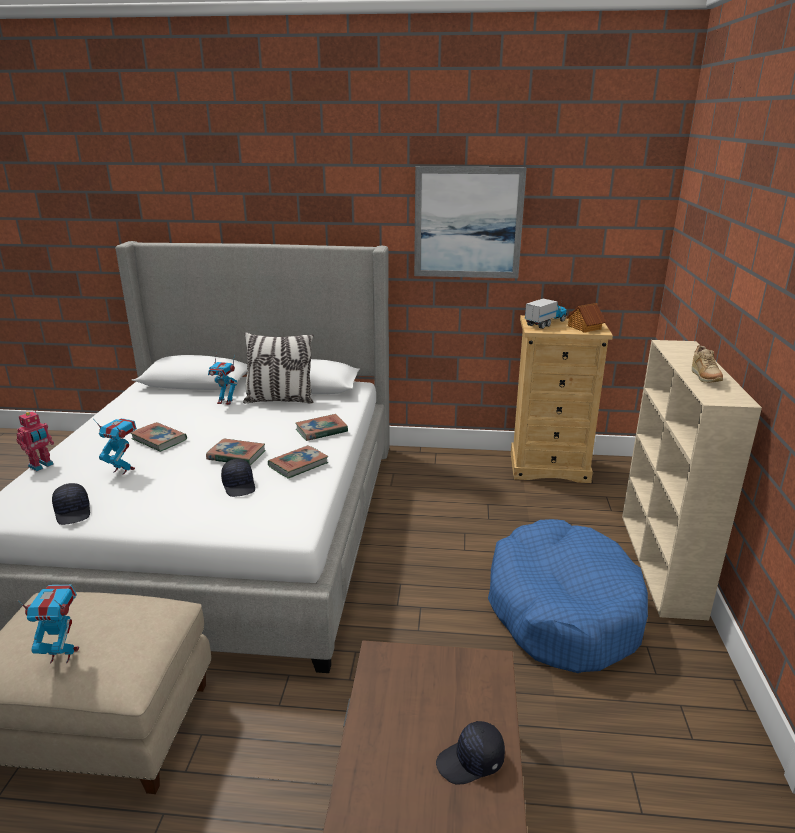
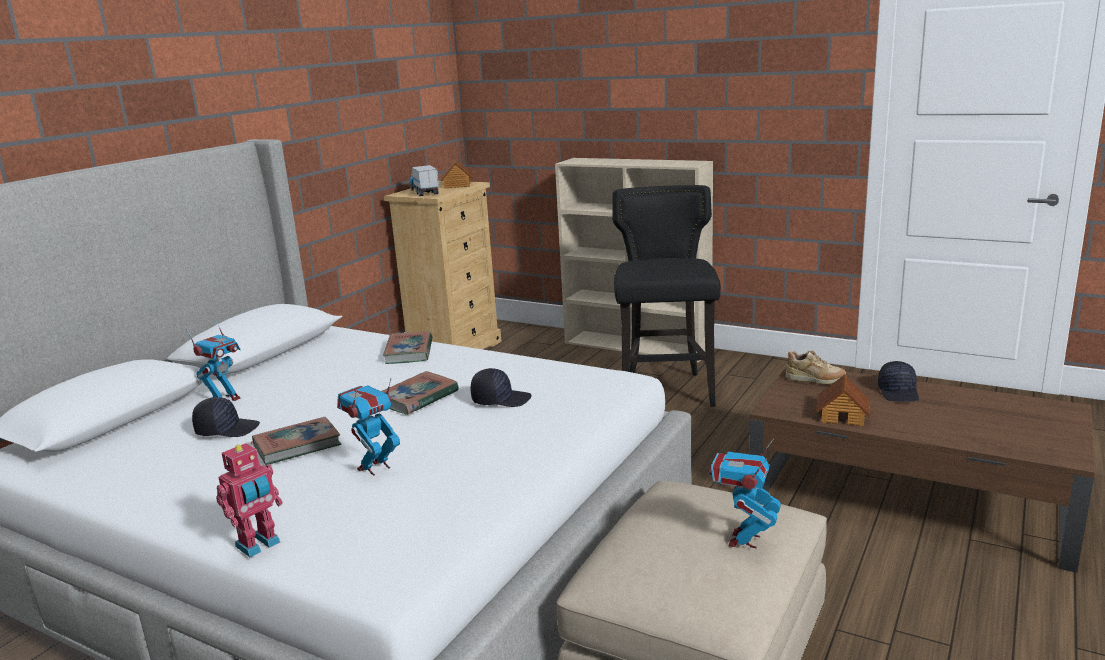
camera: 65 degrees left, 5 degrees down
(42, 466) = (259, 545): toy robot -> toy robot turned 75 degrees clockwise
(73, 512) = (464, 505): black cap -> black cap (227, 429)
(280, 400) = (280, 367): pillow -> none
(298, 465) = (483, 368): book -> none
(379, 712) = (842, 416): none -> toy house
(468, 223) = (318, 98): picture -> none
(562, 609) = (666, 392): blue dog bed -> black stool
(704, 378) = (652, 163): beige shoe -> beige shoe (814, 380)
======
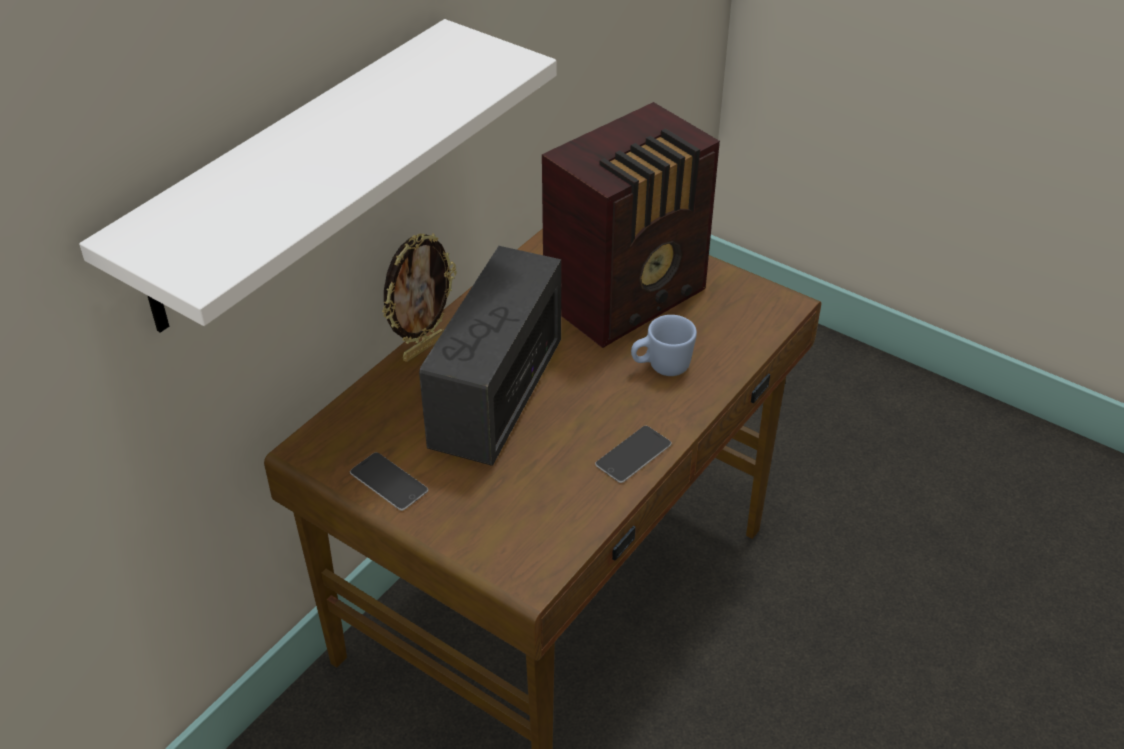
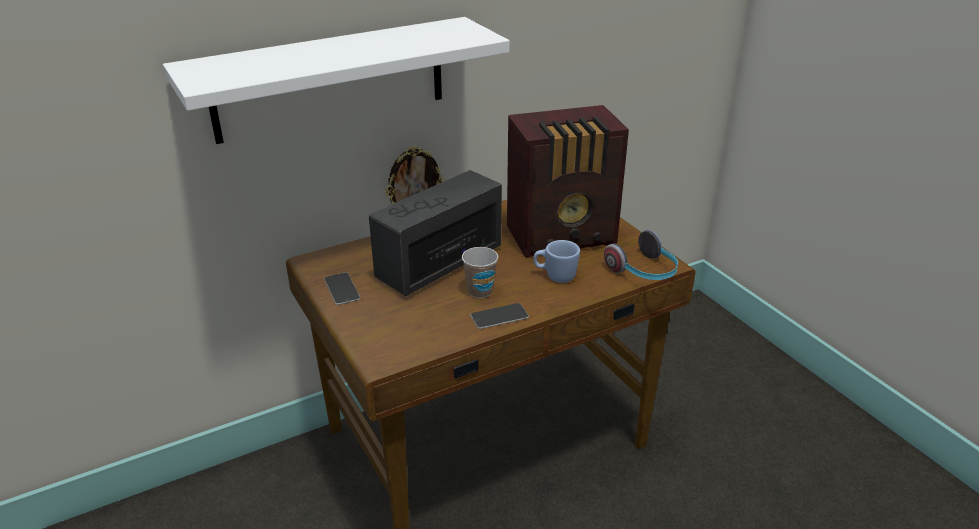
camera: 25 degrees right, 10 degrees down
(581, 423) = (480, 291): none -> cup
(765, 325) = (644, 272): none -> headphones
======
** Problem details **
Print exactly the lines above from the one with "(581, 423) = (480, 291): none -> cup" to the one with "(765, 325) = (644, 272): none -> headphones", including both.

** Result for this task **
(581, 423) = (480, 291): none -> cup
(765, 325) = (644, 272): none -> headphones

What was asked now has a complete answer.